Early-Stopped Mirror Descent for Linear Regression over Convex Bodies
Tobias Wegel, Gil Kur, Patrick Rebeschini
TL;DR
This work establishes that early-stopped mirror descent (ESMD) can match the statistical performance of the constrained least squares estimator (LSE) for high-dimensional linear regression under arbitrary convex shape constraints. By designing optimization potentials from the Minkowski functional of the constraint set and analyzing ESMD through localized complexity tools like the critical radius and localized Gaussian width, the authors prove a risk bound showing ESMD is within a constant factor of the LSE’s risk, uniformly over the constraint set and for general design matrices.
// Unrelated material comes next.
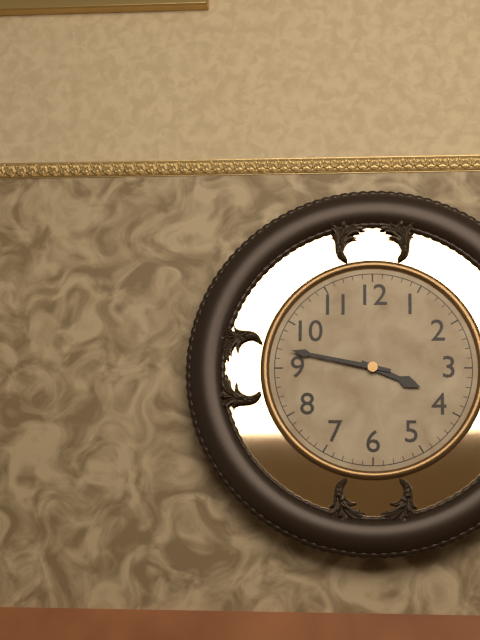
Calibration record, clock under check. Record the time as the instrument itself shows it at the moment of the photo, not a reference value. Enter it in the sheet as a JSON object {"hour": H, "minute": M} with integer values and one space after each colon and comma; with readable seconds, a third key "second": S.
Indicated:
{"hour": 3, "minute": 47}
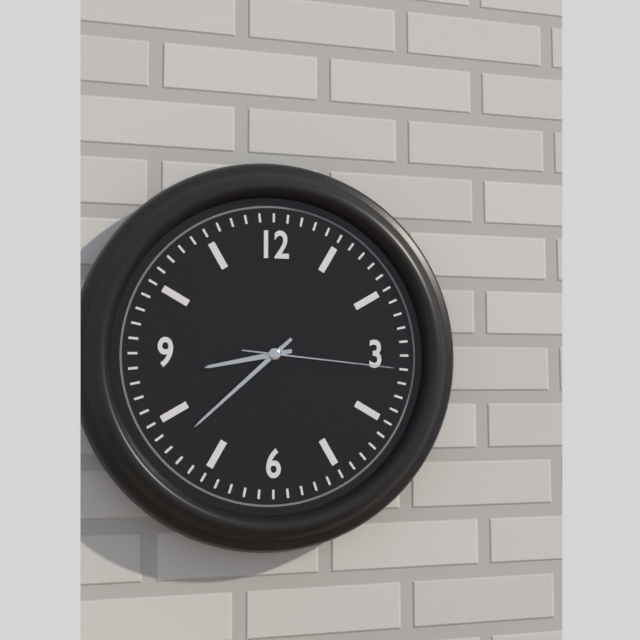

The framework yields sharp rates for several geometric families, including $\ell_p$-balls with $p\in[1,2)$, $M$-convex hulls, and both column-normalized and Gaussian designs, and demonstrates a transfer of minimax optimality from the LSE to ESMD. The results provide a principled, geometry-driven blueprint to achieve implicit regularization via early stopping across a broad spectrum of convex constraints, with implications for computational efficiency and statistical optimality in overparameterized regimes.
Abstract
Early-stopped iterative optimization methods are widely used as alternatives to explicit regularization, and direct comparisons between early-stopping and explicit regularization have been established for many optimization geometries. However, most analyses depend heavily on the specific properties of the optimization geometry or strong convexity of the empirical objective, and it remains unclear whether early-stopping could ever be less statistically efficient than explicit regularization for some particular shape constraint, especially in the overparameterized regime. To address this question, we study the setting of high-dimensional linear regression under additive Gaussian noise when the ground truth is assumed to lie in a known convex body and the task is to minimize the in-sample mean squared error. Our main result shows that for any convex body and any design matrix, up to an absolute constant factor, the worst-case risk of unconstrained early-stopped mirror descent with an appropriate potential is at most that of the least squares estimator constrained to the convex body. We achieve this by constructing algorithmic regularizers based on the Minkowski functional of the convex body.